In 2015, China set up the Asian Infrastructure Investment Bank (AIIB) to expand operations into less developed countries and to serve as China’s equivalent to the World Bank. Britain was the first Western country to pledge its participation.
Speaking for substantial sections of the capitalist class concerned at the implications of upending economic ties with Beijing, Starmer insisted, “We need to deal with those risks, defend our values and defend our interests, but the same [integrated review of foreign and defence policy] also rightly stated that the UK must maintain a commercial relationship with China, and we must work with them on the defining global issues of the day.”
How this circle was to be squared, Starmer did not say. But the factional warfare in ruling circles that erupted over leaving the European Union has not disappeared.
Johnson’s policy on coming to power was based on alliance with the US and the Trump administration, which had declared the EU a “cartel” and an economic rival. He claimed that this offered the possibility of developing a “global Britain”, with access to the US market and investments in China and other expanding markets in the Commonwealth compensating for lost trade with Europe.
This bubble was burst after Trump’s election defeat by Biden, with the Democratic Party leader making clear that the price for Britain maintaining a relationship with Washington is to enlist in the US-led trade and military war drive against China.
This has poisoned the UK’s already soured relations with Europe.
Britain played a major role in ensuring that Australia scrapped its A$90bn (£48 billion) submarine deal with France. British Defence Minister Ben Wallace said Thursday that Australia had come to the UK seeking a deal in March and wanted to abandon the French upgrade, and that Johnson, Morrison and Biden had discussed this on the sidelines of the UK-hosted G7 summit in June.

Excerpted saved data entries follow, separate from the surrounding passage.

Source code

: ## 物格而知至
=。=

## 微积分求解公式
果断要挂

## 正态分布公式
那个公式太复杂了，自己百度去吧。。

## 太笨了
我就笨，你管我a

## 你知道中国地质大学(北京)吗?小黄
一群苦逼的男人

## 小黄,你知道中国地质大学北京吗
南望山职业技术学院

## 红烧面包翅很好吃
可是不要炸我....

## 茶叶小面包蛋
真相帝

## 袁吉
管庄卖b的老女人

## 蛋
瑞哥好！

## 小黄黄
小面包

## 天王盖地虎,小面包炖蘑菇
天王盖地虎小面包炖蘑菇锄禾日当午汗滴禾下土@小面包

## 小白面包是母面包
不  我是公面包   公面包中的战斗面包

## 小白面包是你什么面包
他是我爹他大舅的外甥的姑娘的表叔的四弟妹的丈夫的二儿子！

The secret talks put the unprecedented hardening of the UK’s position on China in recent months into context. This week Parliament’s Speaker, Sir Lindsay Hoyle, citing Beijing’s ongoing sanctions against seven UK MPs, banned China's ambassador to the UK from entering the parliamentary estate to speak at a scheduled meeting of the influential all-party parliamentary group on China.

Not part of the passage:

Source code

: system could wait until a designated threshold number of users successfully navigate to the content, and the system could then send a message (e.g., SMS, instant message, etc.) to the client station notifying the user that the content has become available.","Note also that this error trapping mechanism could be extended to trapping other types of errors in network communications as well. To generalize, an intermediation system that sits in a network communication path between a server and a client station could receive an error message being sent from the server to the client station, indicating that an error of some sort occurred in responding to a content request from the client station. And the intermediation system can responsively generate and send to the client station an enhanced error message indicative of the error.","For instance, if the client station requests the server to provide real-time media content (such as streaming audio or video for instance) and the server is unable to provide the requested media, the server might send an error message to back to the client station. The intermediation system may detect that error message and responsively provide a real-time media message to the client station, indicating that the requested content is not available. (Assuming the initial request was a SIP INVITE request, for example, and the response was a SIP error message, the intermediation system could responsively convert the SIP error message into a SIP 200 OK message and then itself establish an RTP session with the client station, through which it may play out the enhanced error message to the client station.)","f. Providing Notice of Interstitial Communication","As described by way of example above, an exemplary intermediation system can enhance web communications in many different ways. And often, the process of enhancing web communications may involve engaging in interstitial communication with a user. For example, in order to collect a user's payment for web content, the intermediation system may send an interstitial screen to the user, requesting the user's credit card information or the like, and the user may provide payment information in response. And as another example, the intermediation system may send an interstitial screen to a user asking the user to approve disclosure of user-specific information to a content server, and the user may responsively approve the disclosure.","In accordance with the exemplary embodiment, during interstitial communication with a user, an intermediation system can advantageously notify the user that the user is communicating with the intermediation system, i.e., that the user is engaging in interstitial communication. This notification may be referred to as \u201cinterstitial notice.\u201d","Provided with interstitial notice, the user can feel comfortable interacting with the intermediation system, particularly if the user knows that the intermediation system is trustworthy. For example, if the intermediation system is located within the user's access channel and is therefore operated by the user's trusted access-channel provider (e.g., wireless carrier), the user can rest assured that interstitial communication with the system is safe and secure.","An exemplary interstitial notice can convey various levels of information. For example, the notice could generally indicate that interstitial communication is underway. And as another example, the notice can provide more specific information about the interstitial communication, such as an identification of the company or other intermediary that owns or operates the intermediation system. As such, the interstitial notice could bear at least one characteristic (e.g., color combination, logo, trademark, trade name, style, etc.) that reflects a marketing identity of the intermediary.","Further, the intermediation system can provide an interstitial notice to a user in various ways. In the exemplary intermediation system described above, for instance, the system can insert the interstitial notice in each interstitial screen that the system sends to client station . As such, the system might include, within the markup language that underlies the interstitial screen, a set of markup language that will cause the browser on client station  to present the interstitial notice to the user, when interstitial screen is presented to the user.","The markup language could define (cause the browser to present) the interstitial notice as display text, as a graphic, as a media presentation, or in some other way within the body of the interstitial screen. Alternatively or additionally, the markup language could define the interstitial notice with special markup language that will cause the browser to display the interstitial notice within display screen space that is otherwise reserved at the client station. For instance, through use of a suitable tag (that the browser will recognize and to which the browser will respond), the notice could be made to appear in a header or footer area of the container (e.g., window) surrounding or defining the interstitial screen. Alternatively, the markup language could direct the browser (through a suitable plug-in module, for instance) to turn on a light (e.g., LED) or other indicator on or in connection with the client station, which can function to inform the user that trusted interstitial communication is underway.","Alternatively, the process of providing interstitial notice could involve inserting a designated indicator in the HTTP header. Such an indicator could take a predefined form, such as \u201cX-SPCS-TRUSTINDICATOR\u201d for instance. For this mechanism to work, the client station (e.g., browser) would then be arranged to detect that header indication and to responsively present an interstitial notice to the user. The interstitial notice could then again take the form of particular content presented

This follows the unprecedented launching in May of the UK’s Carrier Strike Group (CSG), led by the HMS Elizabeth aircraft carrier, on a six-month round trip to the Indo Pacific. That HMS Elizabeth would be sent to the Indo-Pacific, including sailing provocatively into the South China Sea, was decided on last year. But as tensions were ramped up by Washington with China, the CSG was scaled up with substantial US participation. HMS Elizabeth and the CSG also participated in military operations in the Black Sea and Middle East.

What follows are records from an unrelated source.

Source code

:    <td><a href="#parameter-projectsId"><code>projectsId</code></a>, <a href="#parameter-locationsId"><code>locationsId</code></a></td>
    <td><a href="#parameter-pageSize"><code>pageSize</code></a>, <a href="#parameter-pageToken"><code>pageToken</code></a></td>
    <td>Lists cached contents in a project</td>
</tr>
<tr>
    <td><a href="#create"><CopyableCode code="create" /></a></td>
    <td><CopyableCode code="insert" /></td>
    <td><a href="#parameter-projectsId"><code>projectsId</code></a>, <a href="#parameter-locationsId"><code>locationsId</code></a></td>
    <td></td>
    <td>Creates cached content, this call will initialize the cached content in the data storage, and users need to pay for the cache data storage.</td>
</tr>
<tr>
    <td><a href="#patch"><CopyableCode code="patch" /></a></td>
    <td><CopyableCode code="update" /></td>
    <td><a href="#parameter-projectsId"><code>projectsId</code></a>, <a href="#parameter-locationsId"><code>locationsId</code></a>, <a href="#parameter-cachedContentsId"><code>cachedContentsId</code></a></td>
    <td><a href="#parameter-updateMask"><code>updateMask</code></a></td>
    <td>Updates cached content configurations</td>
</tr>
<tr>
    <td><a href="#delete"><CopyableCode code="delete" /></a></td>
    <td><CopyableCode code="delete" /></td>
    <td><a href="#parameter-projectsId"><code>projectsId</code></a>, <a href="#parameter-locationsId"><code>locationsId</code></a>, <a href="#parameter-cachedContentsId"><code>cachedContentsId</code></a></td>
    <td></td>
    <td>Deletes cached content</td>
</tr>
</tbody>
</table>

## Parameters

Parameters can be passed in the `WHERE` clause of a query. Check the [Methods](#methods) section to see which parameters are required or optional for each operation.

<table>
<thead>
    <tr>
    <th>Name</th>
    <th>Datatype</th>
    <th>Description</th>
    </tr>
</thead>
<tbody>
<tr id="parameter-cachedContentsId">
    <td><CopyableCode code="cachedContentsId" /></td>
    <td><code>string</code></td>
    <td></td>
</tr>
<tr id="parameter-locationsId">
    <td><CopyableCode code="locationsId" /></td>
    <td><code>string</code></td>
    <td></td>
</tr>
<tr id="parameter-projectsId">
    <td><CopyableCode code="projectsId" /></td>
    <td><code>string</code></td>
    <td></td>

Shortly before the CSG left the UK, Tory hardliner Ian Duncan Smith told the Telegraph, “I'm pleased the Aircraft Carrier is deploying in the South China Sea, but they need to complete this process by letting the Chinese know that they disapprove of their very aggressive actions against their neighbours by sailing through the Taiwan Strait.” He was backed by Tobias Ellwood, chairman of the Defence Select Committee.
Johnson refused to give the go-ahead to sail the Taiwan Strait, but it is now clear, through the formation of AUKUS, he was preparing “aggressive actions” against China on a vastly greater scale with incalculable consequences.
Even as Johnson boasted in the AUKUS debate that military spending had rocketed by £24 billion under his premiership, Ellwood said he hoped the prime minister “now recognises that our peacetime defence budget is no longer adequate, and we will soon need to increase it to 3 percent of GDP if we are to contain the threats that now we face.”